Abeer Mirza, University of Toronto

Manifestations of Anti-Muslim racism within Canadian Case Law

An overview of relevant case law across Canada suggests there is a dearth of studies that critically examine how Muslims are impacted by case law due to barriers to justice. Since tribunals and courts including the supreme court of Canada approach Muslim claimants as abstract, isolated individuals whose narratives are unconnected to the narratives of their larger communities, there exists a dire need for social context analysis for human rights adjudication. This presentation stems from assertions in literature on the experiences of systemic islamophobia faced by Muslim children and youth (specifically Muslim boys and young men) in educational institutions and other federal agencies such as children’s aid society, and how the law can sometimes become a vehicle for the implementation of anti-Muslim racism. The presentation seeks to contribute to this gap through an examination of case law and legal narratives, focusing on selected cases of Muslim individuals who turned to the law for remedy, in order to direct attention towards the urgent need for research and policy initiatives regarding barriers facing Muslim communities who seek justice in Canada.
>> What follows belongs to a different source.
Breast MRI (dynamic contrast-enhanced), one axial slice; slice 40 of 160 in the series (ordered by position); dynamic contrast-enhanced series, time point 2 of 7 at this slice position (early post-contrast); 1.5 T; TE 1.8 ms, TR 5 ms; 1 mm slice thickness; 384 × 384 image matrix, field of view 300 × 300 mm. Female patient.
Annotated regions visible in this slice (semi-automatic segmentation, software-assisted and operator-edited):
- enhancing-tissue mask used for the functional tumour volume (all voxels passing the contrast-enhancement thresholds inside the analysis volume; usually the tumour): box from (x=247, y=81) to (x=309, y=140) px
This examination of case law will demonstrate the relationship between justice and law’s impartiality on whether the law treats individuals equally regardless of social markers. Embedded in a qualitative research design, this presentation will discuss findings from Canadian case law to demonstrate how the law has been a tool for the eradication or implementation of anti-Muslim racism, stressing upon the need for institutional trustworthiness scholarship into access to justice analysis within Canadian Muslim communities.